In the initial years, the plant will produce niche branded products for its existing markets, which will lend a better controlling hand on product quality. This will enable the firm to use its upcoming asset to fulfil short-term demand requirements, while it prepares to get the EU GMP certification. It’s a strategy that will enable a smooth transition from semi-regulated markets to advanced markets.

“We are making a transition from a model that focused on frontier markets to one that also participates in advanced markets. Hence, we are moving from an asset-light model to an asset-right model. Once the plant is up, the facility will make some value-added products that are readily in demand in our existing markets. We see a strong payback apart from several strategic benefits for the business from this investment. We will be also able to decide which products we can outsource to other GMP manufacturers, thus giving us a better handle on quality,” continues Maheshwari. 

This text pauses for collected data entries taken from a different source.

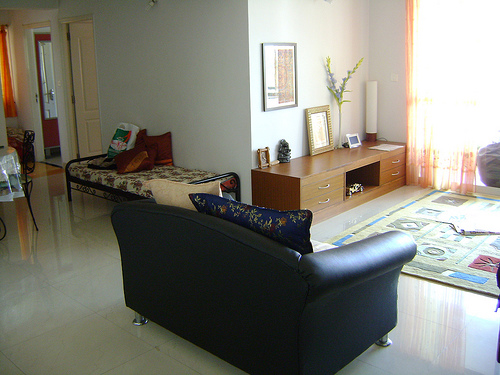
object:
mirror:
[262, 42, 299, 112]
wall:
[246, 0, 407, 171]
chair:
[0, 131, 39, 232]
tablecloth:
[0, 146, 28, 261]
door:
[64, 20, 102, 159]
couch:
[109, 193, 416, 374]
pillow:
[187, 192, 313, 255]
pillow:
[142, 179, 223, 212]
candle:
[365, 82, 377, 134]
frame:
[306, 105, 335, 156]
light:
[396, 235, 415, 246]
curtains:
[405, 0, 477, 194]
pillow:
[114, 144, 158, 174]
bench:
[64, 152, 241, 203]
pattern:
[257, 214, 287, 230]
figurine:
[277, 139, 291, 163]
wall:
[92, 0, 251, 206]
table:
[251, 141, 407, 227]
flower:
[324, 55, 364, 149]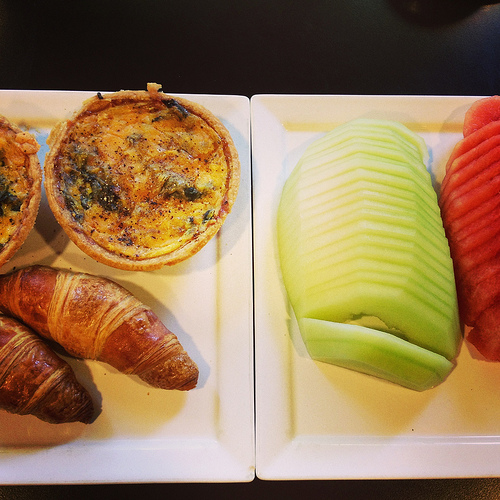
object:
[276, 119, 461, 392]
fruit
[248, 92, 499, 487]
plate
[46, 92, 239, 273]
quiche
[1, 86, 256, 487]
plate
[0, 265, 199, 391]
croissant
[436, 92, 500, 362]
melon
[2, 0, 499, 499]
table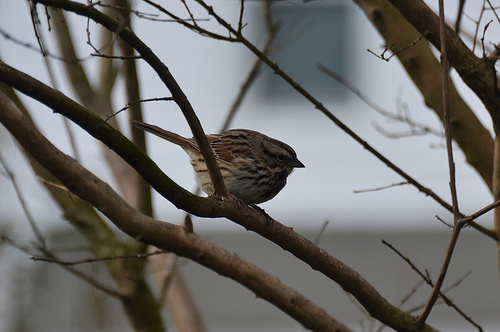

With a strong business model and growth tailwinds arising due to the Covid-19 pandemic, Balaxi has been able to post a steady increase in growth in FY22. Revenues saw a jump of 20.8 per cent to Rs279 crore. Due to cost efficiencies and economies of scale, earnings before interest, tax depreciation and amortisation (EBITDA) posted a 23.6 per cent jump in the last year increasing to Rs55 crore.

Balaxi’s stock-and-sell model and brand reputation enabled it to pass on raised prices to customers, increasing its operating profitability. As a result, its profitability increased 25 per cent to Rs47.7 crore in FY22. 

The company’s first quarter FY23 numbers were even better. The firm expanded its revenues by 42 per cent to R82.8 crore, while net profits increased 32 per cent. Balaxi’s robust business model enables it to deliver effective products for its markets, thus generating attractive returns for shareholders.

“The firm enjoys a healthy operating profit margin of 19.57 per cent which is better than some of the comparable peers. With a return on net worth of 42.11 per cent for FY22, the firm so far delivered tremendous value for its shareholders,” says Amol Mantri, CFO at Balaxi. 

Needless to say, Balaxi’s investors are a happy lot. Ever since the company declared its Q1 results, the stock has been on a tear, gaining nearly 48 per cent in a month. With the company investing in new markets and doubling its registrations in its existing markets, growth from here on is more or less assured. For shareholders, that means there is still time for the Goldilocks scenario to unfold.